WORK INSTRUCTIONS:
Among the lines below, a stretch begins at the one with "Memoriał Tournament w" and ends at the one with "Уважаемые пациенты!!! Внимание!!!". Repeat that stretch exactly, ends included.

[Transcribed page contents]
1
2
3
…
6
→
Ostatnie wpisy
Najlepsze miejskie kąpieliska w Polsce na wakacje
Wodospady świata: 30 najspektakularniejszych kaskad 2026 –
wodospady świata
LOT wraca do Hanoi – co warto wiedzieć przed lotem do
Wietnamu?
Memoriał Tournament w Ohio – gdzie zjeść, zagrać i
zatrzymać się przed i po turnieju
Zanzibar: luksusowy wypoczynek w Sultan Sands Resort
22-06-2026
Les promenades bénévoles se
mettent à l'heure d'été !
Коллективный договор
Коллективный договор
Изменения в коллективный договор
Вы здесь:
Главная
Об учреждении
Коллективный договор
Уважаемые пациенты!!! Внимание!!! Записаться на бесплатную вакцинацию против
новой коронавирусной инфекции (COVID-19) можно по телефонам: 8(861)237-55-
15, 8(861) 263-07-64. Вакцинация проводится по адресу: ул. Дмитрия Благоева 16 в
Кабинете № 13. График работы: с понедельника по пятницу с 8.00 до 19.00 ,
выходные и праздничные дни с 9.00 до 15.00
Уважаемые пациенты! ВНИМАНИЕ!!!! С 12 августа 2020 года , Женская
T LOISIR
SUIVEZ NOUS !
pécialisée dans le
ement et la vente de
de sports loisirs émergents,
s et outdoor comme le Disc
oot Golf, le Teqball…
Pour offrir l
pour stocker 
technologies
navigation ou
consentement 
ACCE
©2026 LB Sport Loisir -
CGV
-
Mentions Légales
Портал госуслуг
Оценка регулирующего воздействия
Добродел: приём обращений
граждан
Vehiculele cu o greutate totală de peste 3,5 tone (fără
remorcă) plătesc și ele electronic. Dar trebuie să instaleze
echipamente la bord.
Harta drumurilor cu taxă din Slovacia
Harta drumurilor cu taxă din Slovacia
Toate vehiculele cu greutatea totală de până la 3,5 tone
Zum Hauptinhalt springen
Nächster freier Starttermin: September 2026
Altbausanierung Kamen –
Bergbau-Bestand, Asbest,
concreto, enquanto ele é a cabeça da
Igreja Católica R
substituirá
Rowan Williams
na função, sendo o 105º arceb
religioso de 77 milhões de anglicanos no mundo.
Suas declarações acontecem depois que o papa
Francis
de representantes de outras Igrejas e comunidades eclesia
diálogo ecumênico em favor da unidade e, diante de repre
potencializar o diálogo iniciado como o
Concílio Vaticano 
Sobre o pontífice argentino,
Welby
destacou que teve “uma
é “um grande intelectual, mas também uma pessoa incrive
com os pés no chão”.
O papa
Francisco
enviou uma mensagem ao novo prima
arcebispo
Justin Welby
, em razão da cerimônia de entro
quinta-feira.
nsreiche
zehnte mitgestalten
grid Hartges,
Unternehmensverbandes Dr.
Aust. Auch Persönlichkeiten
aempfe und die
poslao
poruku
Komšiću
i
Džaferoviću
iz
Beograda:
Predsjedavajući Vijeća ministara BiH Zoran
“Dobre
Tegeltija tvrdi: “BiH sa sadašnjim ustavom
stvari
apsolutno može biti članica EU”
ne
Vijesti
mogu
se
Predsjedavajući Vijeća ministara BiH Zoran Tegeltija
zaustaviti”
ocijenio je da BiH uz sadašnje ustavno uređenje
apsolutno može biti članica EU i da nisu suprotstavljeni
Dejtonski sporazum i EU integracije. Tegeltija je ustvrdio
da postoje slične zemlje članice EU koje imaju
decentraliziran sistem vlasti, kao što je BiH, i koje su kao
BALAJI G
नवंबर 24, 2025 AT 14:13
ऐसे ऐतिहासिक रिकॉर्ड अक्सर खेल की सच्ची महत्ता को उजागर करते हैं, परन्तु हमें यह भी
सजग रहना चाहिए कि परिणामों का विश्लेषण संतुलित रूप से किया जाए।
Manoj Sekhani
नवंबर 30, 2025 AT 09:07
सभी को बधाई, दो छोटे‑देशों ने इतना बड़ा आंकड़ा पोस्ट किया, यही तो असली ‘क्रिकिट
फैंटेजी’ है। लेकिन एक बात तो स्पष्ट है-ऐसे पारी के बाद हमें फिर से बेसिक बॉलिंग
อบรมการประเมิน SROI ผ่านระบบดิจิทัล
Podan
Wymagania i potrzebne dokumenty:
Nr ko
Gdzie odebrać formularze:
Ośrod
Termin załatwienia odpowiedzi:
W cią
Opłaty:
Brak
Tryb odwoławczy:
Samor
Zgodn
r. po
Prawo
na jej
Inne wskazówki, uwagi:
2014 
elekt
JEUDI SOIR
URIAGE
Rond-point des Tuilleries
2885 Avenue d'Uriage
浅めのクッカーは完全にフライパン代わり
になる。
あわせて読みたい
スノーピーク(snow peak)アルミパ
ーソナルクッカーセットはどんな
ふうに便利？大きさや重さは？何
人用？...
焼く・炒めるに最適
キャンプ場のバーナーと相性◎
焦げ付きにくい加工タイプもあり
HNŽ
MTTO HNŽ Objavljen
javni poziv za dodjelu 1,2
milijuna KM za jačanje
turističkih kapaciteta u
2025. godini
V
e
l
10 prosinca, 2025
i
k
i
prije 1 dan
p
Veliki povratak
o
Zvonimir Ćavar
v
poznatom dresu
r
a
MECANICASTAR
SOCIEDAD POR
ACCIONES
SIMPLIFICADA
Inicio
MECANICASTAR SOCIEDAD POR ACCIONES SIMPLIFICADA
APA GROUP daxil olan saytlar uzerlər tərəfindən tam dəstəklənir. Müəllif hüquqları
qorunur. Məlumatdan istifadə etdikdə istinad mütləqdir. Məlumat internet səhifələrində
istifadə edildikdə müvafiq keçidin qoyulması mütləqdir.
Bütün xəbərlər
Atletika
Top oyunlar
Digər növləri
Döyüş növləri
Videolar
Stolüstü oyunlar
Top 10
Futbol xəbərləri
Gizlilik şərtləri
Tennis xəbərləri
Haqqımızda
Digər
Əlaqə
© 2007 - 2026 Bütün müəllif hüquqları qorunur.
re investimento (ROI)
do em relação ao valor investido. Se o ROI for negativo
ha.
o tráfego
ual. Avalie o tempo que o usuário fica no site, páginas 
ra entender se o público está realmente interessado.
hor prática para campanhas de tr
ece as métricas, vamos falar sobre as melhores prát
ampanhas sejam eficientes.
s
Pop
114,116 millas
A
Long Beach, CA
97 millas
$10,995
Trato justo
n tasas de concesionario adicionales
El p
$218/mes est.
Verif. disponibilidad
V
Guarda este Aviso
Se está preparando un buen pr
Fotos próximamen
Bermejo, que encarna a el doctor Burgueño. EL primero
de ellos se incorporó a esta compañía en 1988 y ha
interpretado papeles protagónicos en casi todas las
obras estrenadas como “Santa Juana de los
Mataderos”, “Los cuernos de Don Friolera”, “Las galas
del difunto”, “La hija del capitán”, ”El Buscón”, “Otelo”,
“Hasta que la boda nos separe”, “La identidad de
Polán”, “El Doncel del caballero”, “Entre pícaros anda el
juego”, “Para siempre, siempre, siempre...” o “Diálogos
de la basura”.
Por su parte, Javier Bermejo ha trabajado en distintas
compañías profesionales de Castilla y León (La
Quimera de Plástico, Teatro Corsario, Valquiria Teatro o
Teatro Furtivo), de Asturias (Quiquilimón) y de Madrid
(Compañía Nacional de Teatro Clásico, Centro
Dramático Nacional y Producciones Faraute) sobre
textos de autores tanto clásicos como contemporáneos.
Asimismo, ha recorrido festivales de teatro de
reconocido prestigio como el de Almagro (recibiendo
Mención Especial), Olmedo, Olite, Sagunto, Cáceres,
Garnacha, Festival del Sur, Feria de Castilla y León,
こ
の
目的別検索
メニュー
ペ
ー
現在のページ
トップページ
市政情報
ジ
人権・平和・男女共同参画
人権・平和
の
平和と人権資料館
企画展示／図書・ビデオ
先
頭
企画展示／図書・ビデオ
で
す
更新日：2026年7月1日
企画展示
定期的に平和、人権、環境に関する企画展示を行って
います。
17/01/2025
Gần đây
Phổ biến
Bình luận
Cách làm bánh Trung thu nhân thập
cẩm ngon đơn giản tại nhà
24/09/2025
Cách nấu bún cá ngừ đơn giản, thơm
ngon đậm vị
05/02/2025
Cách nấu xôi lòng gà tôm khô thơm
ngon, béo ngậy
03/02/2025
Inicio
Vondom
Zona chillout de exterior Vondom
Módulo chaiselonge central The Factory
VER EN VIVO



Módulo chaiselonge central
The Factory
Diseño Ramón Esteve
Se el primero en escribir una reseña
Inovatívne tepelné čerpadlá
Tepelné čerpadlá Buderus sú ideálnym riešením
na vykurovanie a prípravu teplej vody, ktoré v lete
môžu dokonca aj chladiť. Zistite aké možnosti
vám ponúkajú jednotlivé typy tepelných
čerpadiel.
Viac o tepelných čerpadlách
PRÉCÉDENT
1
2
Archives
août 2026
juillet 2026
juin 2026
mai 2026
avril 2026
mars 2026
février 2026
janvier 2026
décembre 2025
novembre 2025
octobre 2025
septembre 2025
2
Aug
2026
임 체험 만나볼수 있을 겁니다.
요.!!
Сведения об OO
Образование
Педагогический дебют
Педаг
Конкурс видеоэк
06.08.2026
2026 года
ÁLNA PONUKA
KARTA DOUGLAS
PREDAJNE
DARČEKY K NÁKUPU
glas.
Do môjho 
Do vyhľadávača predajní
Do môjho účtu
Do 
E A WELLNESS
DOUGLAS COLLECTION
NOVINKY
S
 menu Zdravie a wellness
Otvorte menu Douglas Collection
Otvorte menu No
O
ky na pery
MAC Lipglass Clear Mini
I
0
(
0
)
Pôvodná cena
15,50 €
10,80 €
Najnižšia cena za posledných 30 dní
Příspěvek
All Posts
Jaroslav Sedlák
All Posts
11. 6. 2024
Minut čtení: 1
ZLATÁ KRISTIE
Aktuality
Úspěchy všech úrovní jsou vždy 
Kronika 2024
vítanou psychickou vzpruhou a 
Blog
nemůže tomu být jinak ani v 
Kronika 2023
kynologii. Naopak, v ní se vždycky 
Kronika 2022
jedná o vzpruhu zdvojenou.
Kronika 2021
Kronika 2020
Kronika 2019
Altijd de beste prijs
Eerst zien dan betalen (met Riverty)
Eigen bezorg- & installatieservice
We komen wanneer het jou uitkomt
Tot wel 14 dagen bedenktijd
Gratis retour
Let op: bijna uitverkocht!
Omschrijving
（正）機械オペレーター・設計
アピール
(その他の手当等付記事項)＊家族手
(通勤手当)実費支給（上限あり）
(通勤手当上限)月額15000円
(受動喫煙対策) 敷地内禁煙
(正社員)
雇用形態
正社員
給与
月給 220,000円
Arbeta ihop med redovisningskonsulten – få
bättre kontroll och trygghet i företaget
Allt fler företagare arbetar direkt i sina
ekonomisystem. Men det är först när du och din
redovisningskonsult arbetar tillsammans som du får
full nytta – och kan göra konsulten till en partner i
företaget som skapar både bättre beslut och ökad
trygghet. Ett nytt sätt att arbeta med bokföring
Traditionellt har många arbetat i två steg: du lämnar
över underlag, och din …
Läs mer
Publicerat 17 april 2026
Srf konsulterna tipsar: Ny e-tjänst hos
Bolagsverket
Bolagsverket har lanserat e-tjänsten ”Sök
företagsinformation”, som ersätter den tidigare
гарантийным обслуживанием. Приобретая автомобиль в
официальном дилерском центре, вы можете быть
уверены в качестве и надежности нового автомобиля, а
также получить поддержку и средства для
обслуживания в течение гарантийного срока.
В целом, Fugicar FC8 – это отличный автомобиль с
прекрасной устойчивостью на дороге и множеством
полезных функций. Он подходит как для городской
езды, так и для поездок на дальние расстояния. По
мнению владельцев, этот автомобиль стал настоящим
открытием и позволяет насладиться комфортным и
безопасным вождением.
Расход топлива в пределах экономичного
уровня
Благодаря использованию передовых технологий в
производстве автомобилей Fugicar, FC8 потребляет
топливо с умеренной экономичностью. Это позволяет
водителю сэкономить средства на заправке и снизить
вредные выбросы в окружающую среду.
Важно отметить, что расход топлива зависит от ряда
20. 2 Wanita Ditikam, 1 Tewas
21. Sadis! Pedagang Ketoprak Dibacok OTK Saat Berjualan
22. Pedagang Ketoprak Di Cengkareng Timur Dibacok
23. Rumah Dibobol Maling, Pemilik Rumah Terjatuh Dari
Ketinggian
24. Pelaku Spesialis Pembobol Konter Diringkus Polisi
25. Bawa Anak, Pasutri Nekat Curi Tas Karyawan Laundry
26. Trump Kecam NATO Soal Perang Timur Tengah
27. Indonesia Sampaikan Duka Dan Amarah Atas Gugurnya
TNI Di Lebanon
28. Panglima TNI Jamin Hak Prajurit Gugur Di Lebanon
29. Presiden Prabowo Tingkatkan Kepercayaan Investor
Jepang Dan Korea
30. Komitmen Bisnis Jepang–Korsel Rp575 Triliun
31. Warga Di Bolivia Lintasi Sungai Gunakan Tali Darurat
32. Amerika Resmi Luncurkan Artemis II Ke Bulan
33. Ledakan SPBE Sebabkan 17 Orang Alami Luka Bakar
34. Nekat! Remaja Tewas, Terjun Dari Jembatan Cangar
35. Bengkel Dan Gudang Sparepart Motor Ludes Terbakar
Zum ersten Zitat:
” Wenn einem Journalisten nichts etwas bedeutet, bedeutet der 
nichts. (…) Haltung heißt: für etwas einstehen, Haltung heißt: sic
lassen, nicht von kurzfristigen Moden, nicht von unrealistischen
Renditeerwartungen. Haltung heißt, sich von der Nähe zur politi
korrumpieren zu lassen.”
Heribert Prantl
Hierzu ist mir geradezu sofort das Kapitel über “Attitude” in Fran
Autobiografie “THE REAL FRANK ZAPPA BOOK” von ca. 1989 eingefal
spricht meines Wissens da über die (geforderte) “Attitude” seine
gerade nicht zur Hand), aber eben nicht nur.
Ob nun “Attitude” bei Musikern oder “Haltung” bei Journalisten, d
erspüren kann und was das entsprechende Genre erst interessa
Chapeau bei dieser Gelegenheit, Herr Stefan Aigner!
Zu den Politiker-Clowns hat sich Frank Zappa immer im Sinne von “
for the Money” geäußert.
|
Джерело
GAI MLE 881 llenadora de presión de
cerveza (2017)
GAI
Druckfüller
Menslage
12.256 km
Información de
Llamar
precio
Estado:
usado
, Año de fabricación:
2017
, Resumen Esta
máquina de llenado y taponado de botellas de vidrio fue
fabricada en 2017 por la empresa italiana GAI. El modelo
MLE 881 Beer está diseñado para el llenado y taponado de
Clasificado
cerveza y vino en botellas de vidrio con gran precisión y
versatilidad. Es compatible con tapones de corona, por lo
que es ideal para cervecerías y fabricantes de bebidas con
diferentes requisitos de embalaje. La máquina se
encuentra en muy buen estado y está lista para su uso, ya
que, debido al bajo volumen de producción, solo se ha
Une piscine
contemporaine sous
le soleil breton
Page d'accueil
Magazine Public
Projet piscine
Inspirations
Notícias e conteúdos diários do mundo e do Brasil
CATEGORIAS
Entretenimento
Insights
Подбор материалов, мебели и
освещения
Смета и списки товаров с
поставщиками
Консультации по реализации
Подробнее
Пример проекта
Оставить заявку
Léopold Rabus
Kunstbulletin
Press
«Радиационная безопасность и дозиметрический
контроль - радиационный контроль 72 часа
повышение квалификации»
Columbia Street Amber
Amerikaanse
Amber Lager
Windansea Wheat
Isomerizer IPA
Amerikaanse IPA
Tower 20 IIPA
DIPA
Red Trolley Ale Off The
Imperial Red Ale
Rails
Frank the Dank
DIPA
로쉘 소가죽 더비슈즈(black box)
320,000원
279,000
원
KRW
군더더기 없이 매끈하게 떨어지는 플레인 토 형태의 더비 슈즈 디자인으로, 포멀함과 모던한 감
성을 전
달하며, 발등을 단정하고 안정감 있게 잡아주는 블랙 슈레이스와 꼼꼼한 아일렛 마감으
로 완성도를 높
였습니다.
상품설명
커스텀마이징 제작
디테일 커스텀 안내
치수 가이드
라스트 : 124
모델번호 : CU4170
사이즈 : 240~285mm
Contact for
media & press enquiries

TASK RESULT:
Memoriał Tournament w Ohio – gdzie zjeść, zagrać i
zatrzymać się przed i po turnieju
Zanzibar: luksusowy wypoczynek w Sultan Sands Resort
22-06-2026
Les promenades bénévoles se
mettent à l'heure d'été !
Коллективный договор
Коллективный договор
Изменения в коллективный договор
Вы здесь:
Главная
Об учреждении
Коллективный договор
Уважаемые пациенты!!! Внимание!!! Записаться на бесплатную вакцинацию против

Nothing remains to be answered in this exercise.